▶ PROBLEM STATEMENT
Reproduce word for word every line of the entries below, from the line containing "宗水墨創作個展》是為滿高齡95" through the final line, and nothing else.

◆ ◆ ◆ ◆ ◆ ◆ ◆

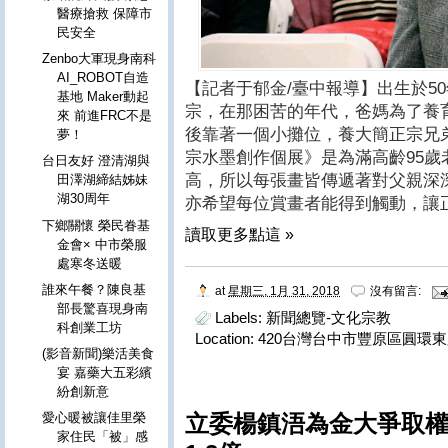
醫療搶救 保障市
民安全
Zenbo大軍現身南科
AI_ROBOT自造
【記者于郁金/臺中報導】出生於5
基地 Maker動起
宗，在那困苦的年代，爸媽為了養
來 前進FRC不是
後靠著一個小攤位，養大簡正宗兄
夢！
宗水墨創作個展》是為滿高齡95
台日友好 澄清湖與
高，所以每張畫皆傳遞著對父親深
田澤湖締結姊妹
湖30周年
亦希望每位賞畫者能得到觸動，讓
下鄉關懷 榮民眷基
讀取更多點這 »
金會× 中市榮服
處寒冬送暖
誰來午餐？陳良基
at
星期三, 1月 31, 2018
沒有留言:
部長驚喜現身南
Labels:
新聞總覽-文化宗教
科創業工坊
Location:
420台灣台中市豐原區圓環東
(影音新聞)樂活美食
宴 嘉藥大五彩繽
紛創新意
立委楊鎮浯為金大爭取
愛心暖被讓佳里榮
家住民「被」感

◆ ◆ ◆ ◆ ◆ ◆ ◆

▶ WRITTEN ANSWER
宗水墨創作個展》是為滿高齡95
台日友好 澄清湖與
高，所以每張畫皆傳遞著對父親深
田澤湖締結姊妹
湖30周年
亦希望每位賞畫者能得到觸動，讓
下鄉關懷 榮民眷基
讀取更多點這 »
金會× 中市榮服
處寒冬送暖
誰來午餐？陳良基
at
星期三, 1月 31, 2018
沒有留言:
部長驚喜現身南
Labels:
新聞總覽-文化宗教
科創業工坊
Location:
420台灣台中市豐原區圓環東
(影音新聞)樂活美食
宴 嘉藥大五彩繽
紛創新意
立委楊鎮浯為金大爭取
愛心暖被讓佳里榮
家住民「被」感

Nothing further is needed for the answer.